Here a question for you guys. Let $S_1,S_2,\dots, S_l\subset \mathbb{R}^{n}$ be some affine spaces of dimension $n-1$, and let $P_1,P_2,\dots,P_j\in\mathbb{R}^n$ be some points. Let $\mathcal{S}=\bigcup_{i=1}^l S_i$ and $\mathcal{P}=\bigcup_{i=1}^j P_i$. I'd like to prove that the Lebesgue measure of $\mathcal{S}\cup\mathcal{P}=0$. My idea was to show that the Hausdorff dimension of $\mathcal{S}\cup\mathcal{P}$ is $n-1$, in that case the result would follow immediately. However, I am not sure whether for affine spaces the linear dimension coincides with the Hausdorff dimension.
Thanks!
Much easier is to directly prove that a point and a hyperplane each have Lebesgue measure zero.
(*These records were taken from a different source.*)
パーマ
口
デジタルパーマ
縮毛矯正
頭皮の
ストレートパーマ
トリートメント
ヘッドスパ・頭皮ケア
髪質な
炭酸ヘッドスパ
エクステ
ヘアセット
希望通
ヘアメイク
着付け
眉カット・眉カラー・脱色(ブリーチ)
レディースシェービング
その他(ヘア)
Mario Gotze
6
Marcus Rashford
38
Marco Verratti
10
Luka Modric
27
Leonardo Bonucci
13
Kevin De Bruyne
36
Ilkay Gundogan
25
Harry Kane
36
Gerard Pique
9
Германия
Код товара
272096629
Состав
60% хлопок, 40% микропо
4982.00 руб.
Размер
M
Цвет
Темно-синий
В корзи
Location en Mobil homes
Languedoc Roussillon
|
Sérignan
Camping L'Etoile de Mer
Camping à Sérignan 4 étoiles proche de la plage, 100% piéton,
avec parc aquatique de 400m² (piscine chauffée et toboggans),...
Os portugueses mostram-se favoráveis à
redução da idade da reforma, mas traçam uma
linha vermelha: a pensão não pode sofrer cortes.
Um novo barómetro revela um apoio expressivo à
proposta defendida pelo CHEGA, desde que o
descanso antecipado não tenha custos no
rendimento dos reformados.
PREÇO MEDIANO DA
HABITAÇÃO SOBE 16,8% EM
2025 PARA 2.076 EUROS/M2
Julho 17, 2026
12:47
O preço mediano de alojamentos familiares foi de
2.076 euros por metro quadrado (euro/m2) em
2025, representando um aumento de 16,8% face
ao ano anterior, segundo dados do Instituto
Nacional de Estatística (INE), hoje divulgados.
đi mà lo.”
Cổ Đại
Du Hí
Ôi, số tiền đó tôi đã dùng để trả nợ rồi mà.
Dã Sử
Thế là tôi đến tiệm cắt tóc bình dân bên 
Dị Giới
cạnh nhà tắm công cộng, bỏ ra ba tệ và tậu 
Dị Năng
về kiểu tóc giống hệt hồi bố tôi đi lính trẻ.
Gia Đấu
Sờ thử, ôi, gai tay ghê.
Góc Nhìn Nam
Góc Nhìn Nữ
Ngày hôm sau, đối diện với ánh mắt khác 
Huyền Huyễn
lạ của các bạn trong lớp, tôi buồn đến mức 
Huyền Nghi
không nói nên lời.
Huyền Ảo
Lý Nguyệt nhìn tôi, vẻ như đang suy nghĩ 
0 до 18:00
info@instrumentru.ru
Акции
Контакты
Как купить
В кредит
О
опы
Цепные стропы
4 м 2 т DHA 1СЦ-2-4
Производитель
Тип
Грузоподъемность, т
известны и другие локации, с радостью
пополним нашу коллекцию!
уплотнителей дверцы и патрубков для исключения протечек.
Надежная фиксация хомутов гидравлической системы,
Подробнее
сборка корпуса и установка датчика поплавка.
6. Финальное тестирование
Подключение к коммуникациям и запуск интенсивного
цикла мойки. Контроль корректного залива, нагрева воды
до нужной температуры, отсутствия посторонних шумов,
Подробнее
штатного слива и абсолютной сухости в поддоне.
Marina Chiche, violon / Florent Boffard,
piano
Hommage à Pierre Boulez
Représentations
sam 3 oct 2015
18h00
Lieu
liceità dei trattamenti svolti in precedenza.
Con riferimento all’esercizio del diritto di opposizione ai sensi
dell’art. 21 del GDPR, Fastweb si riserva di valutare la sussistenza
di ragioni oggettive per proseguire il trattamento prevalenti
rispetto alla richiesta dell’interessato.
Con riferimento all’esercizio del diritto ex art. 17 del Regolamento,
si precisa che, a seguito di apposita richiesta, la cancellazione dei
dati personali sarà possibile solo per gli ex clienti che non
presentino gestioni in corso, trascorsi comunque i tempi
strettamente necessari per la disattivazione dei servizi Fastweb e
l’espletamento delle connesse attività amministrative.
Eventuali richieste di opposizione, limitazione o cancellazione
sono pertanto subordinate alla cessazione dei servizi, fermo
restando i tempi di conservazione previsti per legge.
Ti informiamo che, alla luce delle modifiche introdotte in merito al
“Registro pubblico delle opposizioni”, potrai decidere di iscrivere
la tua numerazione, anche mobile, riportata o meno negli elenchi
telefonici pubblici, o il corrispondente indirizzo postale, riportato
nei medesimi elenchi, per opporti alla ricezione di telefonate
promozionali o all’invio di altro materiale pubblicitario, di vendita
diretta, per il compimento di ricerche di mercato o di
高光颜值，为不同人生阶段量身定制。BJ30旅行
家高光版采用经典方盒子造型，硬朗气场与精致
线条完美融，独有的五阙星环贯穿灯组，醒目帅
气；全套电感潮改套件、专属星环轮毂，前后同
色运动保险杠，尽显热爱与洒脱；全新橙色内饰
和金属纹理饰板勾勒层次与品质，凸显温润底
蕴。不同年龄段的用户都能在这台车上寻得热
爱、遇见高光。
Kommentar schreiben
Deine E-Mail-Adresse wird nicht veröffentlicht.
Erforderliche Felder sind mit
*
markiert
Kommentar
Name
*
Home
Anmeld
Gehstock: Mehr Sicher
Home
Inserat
A single point can be covered by boxes of decreasing radius approaching zero, whose volumes approach zero. Therefore, a single point has Lebesgue measure zero.
Next, an $n-1$ dimensional cube $Q$ contained in a hyperplane can be covered by a box of the form $Q \times J$, where $J$ is an interval of any length in a perpendicular line to the hyperplane. By letting $\text{Length}(J)$ approach zero, the volumes of these boxes approach zero, so the Lebesgue measure of an $n-1$ dimensional cube contained in a hyperplane equals zero.
Next, an $n-1$ dimensional hyperplane is a countable unit of $n-1$ dimensional unit cubes, so the Lebesgue measure of a hyperplane equals zero.
Finally, any finite (or countable) union of sets of Lebesgue measure zero has Lebesgue measure zero.